TASK STATEMENT –
An exact reproduction of every record is required.
---- TASK DATA
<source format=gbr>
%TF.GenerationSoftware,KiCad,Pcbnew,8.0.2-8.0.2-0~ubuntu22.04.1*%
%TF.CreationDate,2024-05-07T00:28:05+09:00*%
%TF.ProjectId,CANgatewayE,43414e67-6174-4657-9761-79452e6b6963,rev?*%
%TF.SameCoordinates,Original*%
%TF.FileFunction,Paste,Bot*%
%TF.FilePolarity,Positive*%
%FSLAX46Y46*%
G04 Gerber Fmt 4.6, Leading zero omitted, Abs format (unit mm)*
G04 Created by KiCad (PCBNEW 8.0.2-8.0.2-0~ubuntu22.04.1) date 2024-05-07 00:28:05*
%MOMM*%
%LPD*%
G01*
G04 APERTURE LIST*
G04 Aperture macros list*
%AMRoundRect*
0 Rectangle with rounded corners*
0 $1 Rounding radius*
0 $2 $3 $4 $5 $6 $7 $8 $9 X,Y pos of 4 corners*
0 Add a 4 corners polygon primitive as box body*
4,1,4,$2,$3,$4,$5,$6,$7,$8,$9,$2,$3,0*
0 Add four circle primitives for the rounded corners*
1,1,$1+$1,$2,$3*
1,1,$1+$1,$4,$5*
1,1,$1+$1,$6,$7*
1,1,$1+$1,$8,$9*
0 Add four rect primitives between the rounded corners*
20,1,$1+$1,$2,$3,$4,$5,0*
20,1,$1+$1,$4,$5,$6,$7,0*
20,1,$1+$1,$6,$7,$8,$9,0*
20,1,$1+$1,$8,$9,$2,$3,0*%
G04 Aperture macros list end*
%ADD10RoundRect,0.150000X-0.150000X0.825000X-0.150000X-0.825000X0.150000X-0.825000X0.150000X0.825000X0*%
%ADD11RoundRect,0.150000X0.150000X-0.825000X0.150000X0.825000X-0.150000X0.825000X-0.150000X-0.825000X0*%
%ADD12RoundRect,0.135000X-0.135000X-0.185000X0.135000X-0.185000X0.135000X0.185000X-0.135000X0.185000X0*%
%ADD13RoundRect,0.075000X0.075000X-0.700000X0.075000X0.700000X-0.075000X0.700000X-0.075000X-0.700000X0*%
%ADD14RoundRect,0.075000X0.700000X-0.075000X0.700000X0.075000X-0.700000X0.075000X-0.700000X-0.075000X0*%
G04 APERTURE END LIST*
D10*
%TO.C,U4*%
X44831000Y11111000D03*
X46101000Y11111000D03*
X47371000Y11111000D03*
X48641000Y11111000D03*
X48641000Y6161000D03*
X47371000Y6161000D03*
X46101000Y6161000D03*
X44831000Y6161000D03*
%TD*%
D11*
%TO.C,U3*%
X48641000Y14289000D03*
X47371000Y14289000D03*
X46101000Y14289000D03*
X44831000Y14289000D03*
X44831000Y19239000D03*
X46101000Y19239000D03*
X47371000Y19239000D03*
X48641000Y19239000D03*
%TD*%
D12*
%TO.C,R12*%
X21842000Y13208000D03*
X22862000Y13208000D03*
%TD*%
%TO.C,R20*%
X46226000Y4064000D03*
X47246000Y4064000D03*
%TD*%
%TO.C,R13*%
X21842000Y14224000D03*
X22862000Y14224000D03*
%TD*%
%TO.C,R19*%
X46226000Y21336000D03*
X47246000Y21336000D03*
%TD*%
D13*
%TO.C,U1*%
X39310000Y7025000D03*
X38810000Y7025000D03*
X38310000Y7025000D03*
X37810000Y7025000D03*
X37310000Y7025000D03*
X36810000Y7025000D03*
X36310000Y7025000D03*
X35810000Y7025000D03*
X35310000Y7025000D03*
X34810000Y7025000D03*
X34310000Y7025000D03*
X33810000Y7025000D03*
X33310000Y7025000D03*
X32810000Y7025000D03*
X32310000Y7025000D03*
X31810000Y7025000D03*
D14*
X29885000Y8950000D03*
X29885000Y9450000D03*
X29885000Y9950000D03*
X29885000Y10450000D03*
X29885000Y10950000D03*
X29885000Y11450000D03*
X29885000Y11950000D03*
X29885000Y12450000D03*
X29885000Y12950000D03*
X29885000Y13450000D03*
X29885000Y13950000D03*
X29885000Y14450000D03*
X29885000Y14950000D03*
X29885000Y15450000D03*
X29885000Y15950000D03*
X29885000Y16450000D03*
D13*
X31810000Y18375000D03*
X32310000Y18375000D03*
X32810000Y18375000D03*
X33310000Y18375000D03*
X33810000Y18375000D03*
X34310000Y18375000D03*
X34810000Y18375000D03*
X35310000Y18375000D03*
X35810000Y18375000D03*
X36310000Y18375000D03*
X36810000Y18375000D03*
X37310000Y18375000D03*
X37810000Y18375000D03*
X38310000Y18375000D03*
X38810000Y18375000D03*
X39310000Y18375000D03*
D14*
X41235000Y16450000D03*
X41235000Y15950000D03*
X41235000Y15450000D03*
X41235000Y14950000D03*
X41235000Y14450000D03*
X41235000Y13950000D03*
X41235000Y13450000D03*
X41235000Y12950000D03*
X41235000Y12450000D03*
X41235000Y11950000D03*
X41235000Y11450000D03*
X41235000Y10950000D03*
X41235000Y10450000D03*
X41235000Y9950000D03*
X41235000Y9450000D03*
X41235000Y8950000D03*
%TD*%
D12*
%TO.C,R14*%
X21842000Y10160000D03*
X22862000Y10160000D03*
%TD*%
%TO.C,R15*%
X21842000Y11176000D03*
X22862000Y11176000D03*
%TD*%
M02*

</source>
--------
RESPONSE AREA –
<source format=gbr>
%TF.GenerationSoftware,KiCad,Pcbnew,8.0.2-8.0.2-0~ubuntu22.04.1*%
%TF.CreationDate,2024-05-07T00:28:05+09:00*%
%TF.ProjectId,CANgatewayE,43414e67-6174-4657-9761-79452e6b6963,rev?*%
%TF.SameCoordinates,Original*%
%TF.FileFunction,Paste,Bot*%
%TF.FilePolarity,Positive*%
%FSLAX46Y46*%
G04 Gerber Fmt 4.6, Leading zero omitted, Abs format (unit mm)*
G04 Created by KiCad (PCBNEW 8.0.2-8.0.2-0~ubuntu22.04.1) date 2024-05-07 00:28:05*
%MOMM*%
%LPD*%
G01*
G04 APERTURE LIST*
G04 Aperture macros list*
%AMRoundRect*
0 Rectangle with rounded corners*
0 $1 Rounding radius*
0 $2 $3 $4 $5 $6 $7 $8 $9 X,Y pos of 4 corners*
0 Add a 4 corners polygon primitive as box body*
4,1,4,$2,$3,$4,$5,$6,$7,$8,$9,$2,$3,0*
0 Add four circle primitives for the rounded corners*
1,1,$1+$1,$2,$3*
1,1,$1+$1,$4,$5*
1,1,$1+$1,$6,$7*
1,1,$1+$1,$8,$9*
0 Add four rect primitives between the rounded corners*
20,1,$1+$1,$2,$3,$4,$5,0*
20,1,$1+$1,$4,$5,$6,$7,0*
20,1,$1+$1,$6,$7,$8,$9,0*
20,1,$1+$1,$8,$9,$2,$3,0*%
G04 Aperture macros list end*
%ADD10RoundRect,0.150000X-0.150000X0.825000X-0.150000X-0.825000X0.150000X-0.825000X0.150000X0.825000X0*%
%ADD11RoundRect,0.150000X0.150000X-0.825000X0.150000X0.825000X-0.150000X0.825000X-0.150000X-0.825000X0*%
%ADD12RoundRect,0.135000X-0.135000X-0.185000X0.135000X-0.185000X0.135000X0.185000X-0.135000X0.185000X0*%
%ADD13RoundRect,0.075000X0.075000X-0.700000X0.075000X0.700000X-0.075000X0.700000X-0.075000X-0.700000X0*%
%ADD14RoundRect,0.075000X0.700000X-0.075000X0.700000X0.075000X-0.700000X0.075000X-0.700000X-0.075000X0*%
G04 APERTURE END LIST*
D10*
%TO.C,U4*%
X44831000Y11111000D03*
X46101000Y11111000D03*
X47371000Y11111000D03*
X48641000Y11111000D03*
X48641000Y6161000D03*
X47371000Y6161000D03*
X46101000Y6161000D03*
X44831000Y6161000D03*
%TD*%
D11*
%TO.C,U3*%
X48641000Y14289000D03*
X47371000Y14289000D03*
X46101000Y14289000D03*
X44831000Y14289000D03*
X44831000Y19239000D03*
X46101000Y19239000D03*
X47371000Y19239000D03*
X48641000Y19239000D03*
%TD*%
D12*
%TO.C,R12*%
X21842000Y13208000D03*
X22862000Y13208000D03*
%TD*%
%TO.C,R20*%
X46226000Y4064000D03*
X47246000Y4064000D03*
%TD*%
%TO.C,R13*%
X21842000Y14224000D03*
X22862000Y14224000D03*
%TD*%
%TO.C,R19*%
X46226000Y21336000D03*
X47246000Y21336000D03*
%TD*%
D13*
%TO.C,U1*%
X39310000Y7025000D03*
X38810000Y7025000D03*
X38310000Y7025000D03*
X37810000Y7025000D03*
X37310000Y7025000D03*
X36810000Y7025000D03*
X36310000Y7025000D03*
X35810000Y7025000D03*
X35310000Y7025000D03*
X34810000Y7025000D03*
X34310000Y7025000D03*
X33810000Y7025000D03*
X33310000Y7025000D03*
X32810000Y7025000D03*
X32310000Y7025000D03*
X31810000Y7025000D03*
D14*
X29885000Y8950000D03*
X29885000Y9450000D03*
X29885000Y9950000D03*
X29885000Y10450000D03*
X29885000Y10950000D03*
X29885000Y11450000D03*
X29885000Y11950000D03*
X29885000Y12450000D03*
X29885000Y12950000D03*
X29885000Y13450000D03*
X29885000Y13950000D03*
X29885000Y14450000D03*
X29885000Y14950000D03*
X29885000Y15450000D03*
X29885000Y15950000D03*
X29885000Y16450000D03*
D13*
X31810000Y18375000D03*
X32310000Y18375000D03*
X32810000Y18375000D03*
X33310000Y18375000D03*
X33810000Y18375000D03*
X34310000Y18375000D03*
X34810000Y18375000D03*
X35310000Y18375000D03*
X35810000Y18375000D03*
X36310000Y18375000D03*
X36810000Y18375000D03*
X37310000Y18375000D03*
X37810000Y18375000D03*
X38310000Y18375000D03*
X38810000Y18375000D03*
X39310000Y18375000D03*
D14*
X41235000Y16450000D03*
X41235000Y15950000D03*
X41235000Y15450000D03*
X41235000Y14950000D03*
X41235000Y14450000D03*
X41235000Y13950000D03*
X41235000Y13450000D03*
X41235000Y12950000D03*
X41235000Y12450000D03*
X41235000Y11950000D03*
X41235000Y11450000D03*
X41235000Y10950000D03*
X41235000Y10450000D03*
X41235000Y9950000D03*
X41235000Y9450000D03*
X41235000Y8950000D03*
%TD*%
D12*
%TO.C,R14*%
X21842000Y10160000D03*
X22862000Y10160000D03*
%TD*%
%TO.C,R15*%
X21842000Y11176000D03*
X22862000Y11176000D03*
%TD*%
M02*

</source>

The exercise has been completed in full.